Besides, men get restless as well. When men go up into space with no women onboard things like this [youtube.com] tend to happen.
(Score: 0) by Anonymous Coward on Sunday May 14 2017, @05:39PM (1 child)
How would YOU feel about being on the launch pad, sitting on top of two million parts built by the lowest bidder on a Government contract, AND whose schedule was set by some Trump transition team weenie who wouldn't know his asteroid from a hole in the ground?
(Score: 2) by kaszz on Sunday May 14 2017, @05:50PM
I would make sure my Trumpsurance were paid on time. They have this resurrection option but it's really expensive. :P
Other than that.... hmm.. suicidal? ;)
(Score: 0) by Anonymous Coward on Sunday May 14 2017, @05:48PM
The Shortest SF Story Ever
by Seth Chambers
For sale: spacesuit.
Small leak.
Worn once.
Cheap.
The End
(Score: 2) by kaszz on Sunday May 14 2017, @05:54PM
I wonder if it would be possible to sneak on board as a stowaway ? ;^)
Getting the life support and food on board undetected might be troublesome. But money could buy that look-another-way(tm).
Or Mars.. "Hey Earth, There is life on Mars.. me. Could you send some supplies? will work for food.. and a oxygen generator".
Drawn in the sand and seen by satellite? "send a radio, please?"
(Score: 2) by richtopia on Monday May 15 2017, @12:15AM (1 child)
Human rated spacecraft should be able to be operated unmanned also in this day and age. Hypothetically, if this spacecraft has an issue during a mission presenting additional risks, such as for example a piece of foam insulation striking the wing of a space shuttle during launch, the craft can be returned to earth unmanned.
I cannot find a link, but I seem to remember that the American Space Shuttle was manned for political reasons. The Soviet shuttle Buran actually only flew unmanned during its single flight.

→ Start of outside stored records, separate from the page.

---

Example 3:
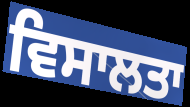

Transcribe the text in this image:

ਵਿਸਾਲਤਾ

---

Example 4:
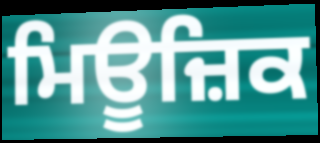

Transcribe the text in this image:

(Score: 2) by VLM on Monday May 15 2017, @01:00PM
Its kind of like arguing that self-driving cars don't need seats because being self driving they don't need drivers therefore they'll never contain people, because the whole purpose of automobiles never involved human travel at all, which is kinda silly.
The idea of a self driving school bus with no seats and no people inside is kinda comedic.

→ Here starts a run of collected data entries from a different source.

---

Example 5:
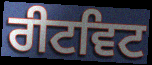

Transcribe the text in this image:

ਰੀਟਵਿਟ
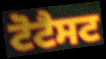
ਟੋਟੈਸਟ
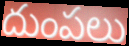
దుంపలు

(Score: 2) by VLM on Monday May 15 2017, @01:13PM
What would they do?
If its primarily a shakedown flight, ground control will be exercising the hell out of the craft and they'll have no time, no payload, for the spam in the can to do anything this time around.
Its like the business/technical advice to experiment with one thing at a time. Test the people or test the ship on the first mission. Good luck testing the people without a working ship on the first flight. So prove out the ship, then next time put people in a proven ship and test out the people, more or less.
Also NASA is a purely CYA culture and there is no upside to having the spam in a can do nothing for a mission, and the downsides of a failure are kinda high, so unless they're outright ordered to put volunteers in there, that thing will never fly with a human. Remember they're paid to manage contracts and minimize risk, and the lowest risk vehicle never flies, while the project was objectively highly successful in terms of money spent and meetings held.
One interesting solution would be to strap in some death row inmates and commute their sentence to life in prison if they make it back alive. They're not doing anything interesting back home, if they die the end result is the same as if they stayed home, if they live the general public is still protected from them yet they're "rewarded", when they're bored or inconvenienced by being in orbit nobody but the worst bleeding heart liberals feel sorry for them. As for fame, one interesting solution would be to not release their names.